SOURCE TEXT >>
BEGIN

[dpdk-dev] [PATCH v4 1/2] net/tap: calculate checksums of multi segs packets

Wiles, Keith keith.wiles at intel.com
Tue Jun 12 19:17:35 CEST 2018


A few formatting problems I have noticed. We can review the code logic in a meeting.

> On Jun 12, 2018, at 11:31 AM, Ophir Munk <ophirmu at mellanox.com> wrote:
> 
> Prior to this commit IP/UDP/TCP checksum offload calculations
> were skipped in case of a multi segments packet.
> This commit enables TAP checksum calculations for multi segments
> packets.
> The only restriction is that the first segment must contain
> headers of layers 3 (IP) and 4 (UDP or TCP)
> 
> Reviewed-by: Raslan Darawsheh <rasland at mellanox.com>
> Signed-off-by: Ophir Munk <ophirmu at mellanox.com>
> ---
> drivers/net/tap/rte_eth_tap.c | 158 +++++++++++++++++++++++++++++-------------
> 1 file changed, 110 insertions(+), 48 deletions(-)

END

DATA EXCERPTS >>

BEGIN

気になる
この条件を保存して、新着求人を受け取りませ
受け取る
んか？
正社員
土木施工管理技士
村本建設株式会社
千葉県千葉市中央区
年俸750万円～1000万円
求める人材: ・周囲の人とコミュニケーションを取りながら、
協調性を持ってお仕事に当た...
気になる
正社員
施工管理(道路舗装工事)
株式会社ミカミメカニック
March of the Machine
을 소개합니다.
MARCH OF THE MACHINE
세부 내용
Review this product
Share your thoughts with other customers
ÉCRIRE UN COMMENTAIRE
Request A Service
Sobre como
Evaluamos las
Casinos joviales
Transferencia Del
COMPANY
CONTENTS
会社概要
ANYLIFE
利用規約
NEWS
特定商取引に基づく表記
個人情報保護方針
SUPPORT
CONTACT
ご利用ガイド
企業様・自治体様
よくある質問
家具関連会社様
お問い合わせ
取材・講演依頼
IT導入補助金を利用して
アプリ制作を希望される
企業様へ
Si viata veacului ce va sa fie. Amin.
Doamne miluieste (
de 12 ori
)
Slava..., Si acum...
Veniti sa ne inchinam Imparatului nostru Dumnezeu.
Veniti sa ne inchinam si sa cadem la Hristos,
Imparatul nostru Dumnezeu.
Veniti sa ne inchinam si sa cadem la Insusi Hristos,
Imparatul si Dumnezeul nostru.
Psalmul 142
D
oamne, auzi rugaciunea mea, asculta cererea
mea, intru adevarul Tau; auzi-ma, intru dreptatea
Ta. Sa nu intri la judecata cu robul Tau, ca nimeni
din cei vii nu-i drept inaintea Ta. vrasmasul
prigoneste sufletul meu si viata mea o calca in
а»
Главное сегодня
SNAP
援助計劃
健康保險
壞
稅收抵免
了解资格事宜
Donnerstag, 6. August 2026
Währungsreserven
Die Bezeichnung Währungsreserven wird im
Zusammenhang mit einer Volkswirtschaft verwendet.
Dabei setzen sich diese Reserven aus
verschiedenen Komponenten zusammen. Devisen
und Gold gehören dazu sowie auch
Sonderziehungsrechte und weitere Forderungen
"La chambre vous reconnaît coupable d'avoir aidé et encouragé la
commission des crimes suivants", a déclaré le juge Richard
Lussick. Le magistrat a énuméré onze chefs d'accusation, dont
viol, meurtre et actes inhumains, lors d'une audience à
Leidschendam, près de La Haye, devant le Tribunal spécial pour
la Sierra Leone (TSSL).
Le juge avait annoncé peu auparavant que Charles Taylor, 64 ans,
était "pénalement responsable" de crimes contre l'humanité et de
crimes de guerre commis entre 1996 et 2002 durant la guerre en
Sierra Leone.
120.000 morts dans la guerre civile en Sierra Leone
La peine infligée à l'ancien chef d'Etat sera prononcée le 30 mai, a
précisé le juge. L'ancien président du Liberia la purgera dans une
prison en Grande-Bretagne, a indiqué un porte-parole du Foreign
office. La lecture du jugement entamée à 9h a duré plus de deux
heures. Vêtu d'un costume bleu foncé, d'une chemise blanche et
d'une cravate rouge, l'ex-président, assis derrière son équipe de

END

JOB 1 >> Copy the patch review starting at "Wiles, Keith keith.wiles" and ending after "multi segments packet.", substituting "style" for "formatting" wherever it appears.
JOB 2 >> Give the full name of every person named in the patch review.
JOB 3 >> Extend the patch review beyond its final line.
The records have no connection to the patch review.

YOUR RESPONSE 1 >>
Wiles, Keith keith.wiles at intel.com
Tue Jun 12 19:17:35 CEST 2018


A few style problems I have noticed. We can review the code logic in a meeting.

> On Jun 12, 2018, at 11:31 AM, Ophir Munk <ophirmu at mellanox.com> wrote:
> 
> Prior to this commit IP/UDP/TCP checksum offload calculations
> were skipped in case of a multi segments packet.

YOUR RESPONSE 2 >> Keith Wiles, Ophir Munk, Raslan Darawsheh

YOUR RESPONSE 3 >>
> 
> diff --git a/drivers/net/tap/rte_eth_tap.c b/drivers/net/tap/rte_eth_tap.c
> index df396bf..c19f053 100644
> --- a/drivers/net/tap/rte_eth_tap.c
> +++ b/drivers/net/tap/rte_eth_tap.c
> @@ -415,12 +415,43 @@ tap_tx_offload_get_queue_capa(void)
> 	       DEV_TX_OFFLOAD_TCP_CKSUM;
> }
> 
> +/* Finalize l4 checksum calculation */
> static void
> -tap_tx_offload(char *packet, uint64_t ol_flags, unsigned int l2_len,
> -	       unsigned int l3_len)
> +tap_tx_l4_cksum(uint16_t *l4_cksum, uint16_t l4_phdr_cksum,
> +		uint32_t l4_raw_cksum)
> {
> -	void *l3_hdr = packet + l2_len;
> +	if (l4_cksum) {
> +		uint32_t cksum;
> +
> +		cksum = __rte_raw_cksum_reduce(l4_raw_cksum);
> +		cksum += l4_phdr_cksum;
> +
> +		cksum = ((cksum & 0xffff0000) >> 16) + (cksum & 0xffff);
> +		cksum = (~cksum) & 0xffff;
> +		if (cksum == 0)
> +			cksum = 0xffff;
> +		*l4_cksum = cksum;
> +	}
> +}
> 
> +/* Accumaulate L4 raw checksums */
> +static void
> +tap_tx_l4_add_rcksum(char *l4_data, unsigned int l4_len, uint16_t *l4_cksum,
> +			uint32_t *l4_raw_cksum)
> +{
> +	if (l4_cksum == NULL)
> +		return;
> +
> +	*l4_raw_cksum = __rte_raw_cksum(l4_data, l4_len, *l4_raw_cksum);
> +}
> +
> +/* L3 and L4 pseudo headers checksum offloads */
> +static void
> +tap_tx_l3_cksum(char *packet, uint64_t ol_flags, unsigned int l2_len,
> +		unsigned int l3_len, unsigned int l4_len, uint16_t **l4_cksum,
> +		uint16_t *l4_phdr_cksum, uint32_t *l4_raw_cksum)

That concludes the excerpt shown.